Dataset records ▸
□ □ □ □
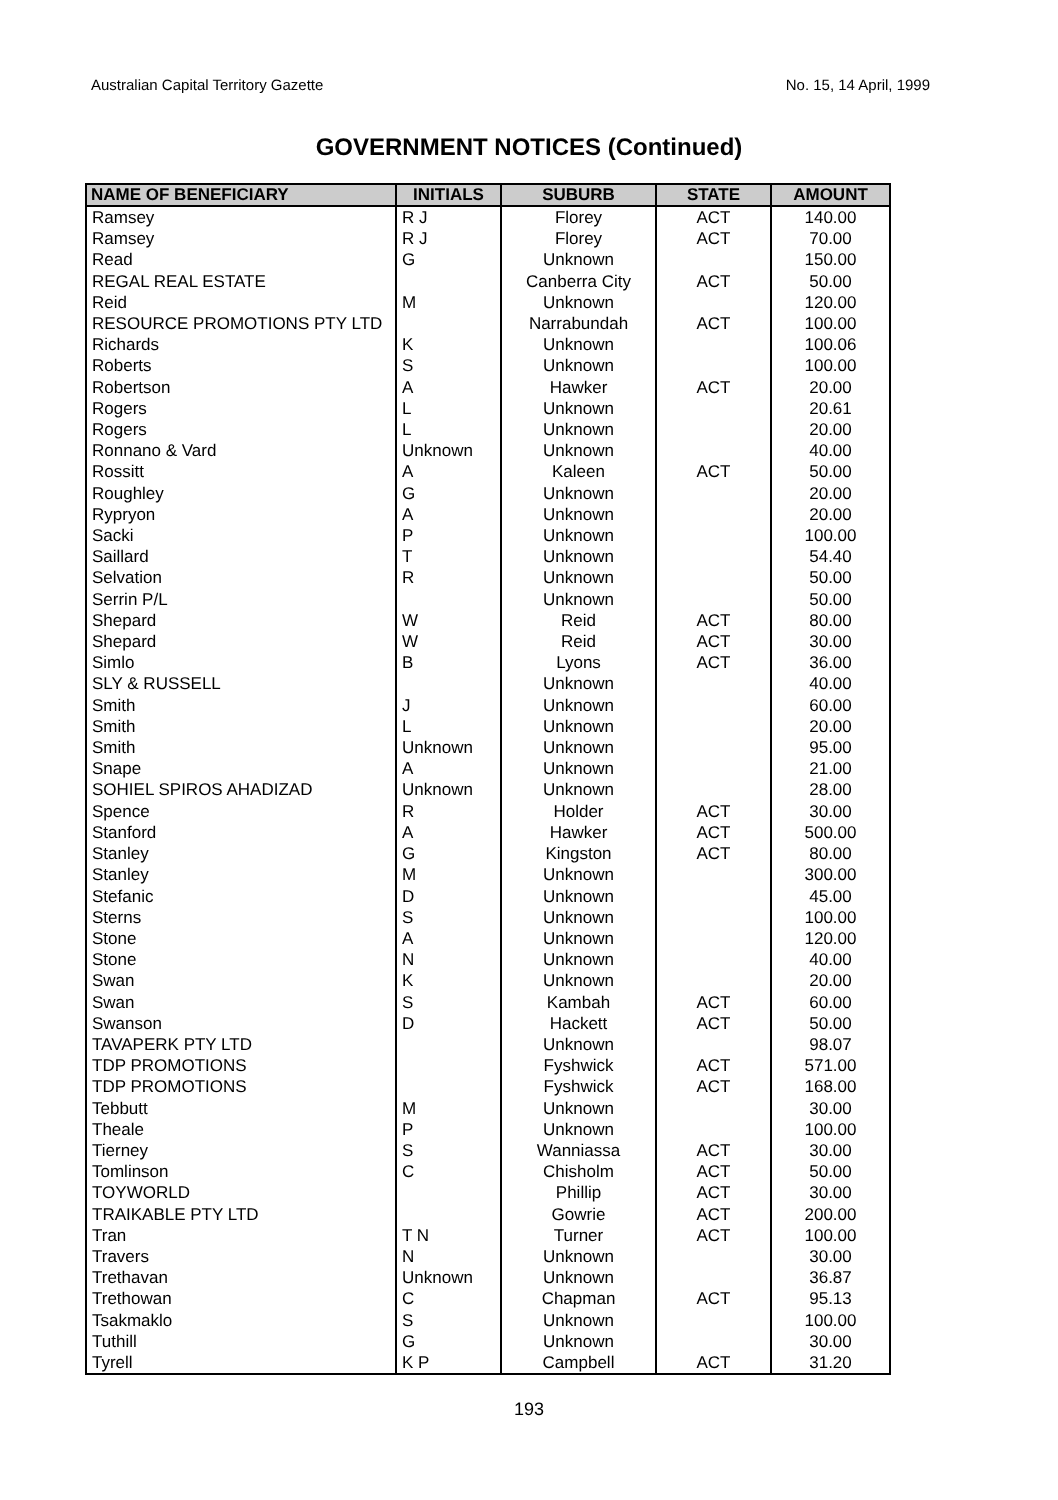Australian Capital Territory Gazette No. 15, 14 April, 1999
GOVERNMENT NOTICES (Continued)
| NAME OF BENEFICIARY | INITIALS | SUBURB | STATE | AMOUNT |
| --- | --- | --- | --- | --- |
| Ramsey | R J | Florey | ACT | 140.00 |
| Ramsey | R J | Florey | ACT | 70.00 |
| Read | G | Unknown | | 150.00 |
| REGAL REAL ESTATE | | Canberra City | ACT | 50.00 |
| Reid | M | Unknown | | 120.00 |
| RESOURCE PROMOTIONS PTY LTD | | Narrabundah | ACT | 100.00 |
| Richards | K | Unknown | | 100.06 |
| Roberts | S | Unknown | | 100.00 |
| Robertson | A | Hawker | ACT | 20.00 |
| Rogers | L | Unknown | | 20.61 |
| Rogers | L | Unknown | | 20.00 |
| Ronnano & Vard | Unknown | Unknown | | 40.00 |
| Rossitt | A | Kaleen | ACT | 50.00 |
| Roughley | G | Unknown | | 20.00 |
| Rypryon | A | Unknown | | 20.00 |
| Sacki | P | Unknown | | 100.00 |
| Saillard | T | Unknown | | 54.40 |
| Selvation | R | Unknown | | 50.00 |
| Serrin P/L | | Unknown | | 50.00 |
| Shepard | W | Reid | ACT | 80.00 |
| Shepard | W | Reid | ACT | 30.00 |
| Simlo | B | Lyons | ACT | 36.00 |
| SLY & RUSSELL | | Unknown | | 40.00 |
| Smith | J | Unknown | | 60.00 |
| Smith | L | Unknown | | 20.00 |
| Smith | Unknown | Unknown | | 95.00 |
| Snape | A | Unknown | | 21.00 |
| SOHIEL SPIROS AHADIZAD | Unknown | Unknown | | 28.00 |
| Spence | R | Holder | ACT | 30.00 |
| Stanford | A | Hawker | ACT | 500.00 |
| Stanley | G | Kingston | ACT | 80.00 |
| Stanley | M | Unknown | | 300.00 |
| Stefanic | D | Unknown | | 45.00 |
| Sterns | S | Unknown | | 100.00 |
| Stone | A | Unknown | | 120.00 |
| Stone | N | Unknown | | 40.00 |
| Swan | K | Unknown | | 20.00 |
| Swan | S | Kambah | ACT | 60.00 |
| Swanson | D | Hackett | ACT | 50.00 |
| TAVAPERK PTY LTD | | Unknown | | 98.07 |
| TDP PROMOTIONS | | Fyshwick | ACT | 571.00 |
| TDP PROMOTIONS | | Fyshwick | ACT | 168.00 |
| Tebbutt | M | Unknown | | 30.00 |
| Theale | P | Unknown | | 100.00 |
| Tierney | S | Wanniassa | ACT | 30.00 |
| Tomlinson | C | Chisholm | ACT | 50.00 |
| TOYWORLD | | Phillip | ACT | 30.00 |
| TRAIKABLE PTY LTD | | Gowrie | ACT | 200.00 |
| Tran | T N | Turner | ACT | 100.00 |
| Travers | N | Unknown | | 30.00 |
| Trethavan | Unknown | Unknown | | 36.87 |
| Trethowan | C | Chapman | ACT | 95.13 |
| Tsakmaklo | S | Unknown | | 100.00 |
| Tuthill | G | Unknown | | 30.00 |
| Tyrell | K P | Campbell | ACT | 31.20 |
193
□ □ □ □
Problem statement ▸ Check every line above for the word "PROMOTIONS" and copy those that have it.

Your solution ▸
| RESOURCE PROMOTIONS PTY LTD | | Narrabundah | ACT | 100.00 |
| TDP PROMOTIONS | | Fyshwick | ACT | 571.00 |
| TDP PROMOTIONS | | Fyshwick | ACT | 168.00 |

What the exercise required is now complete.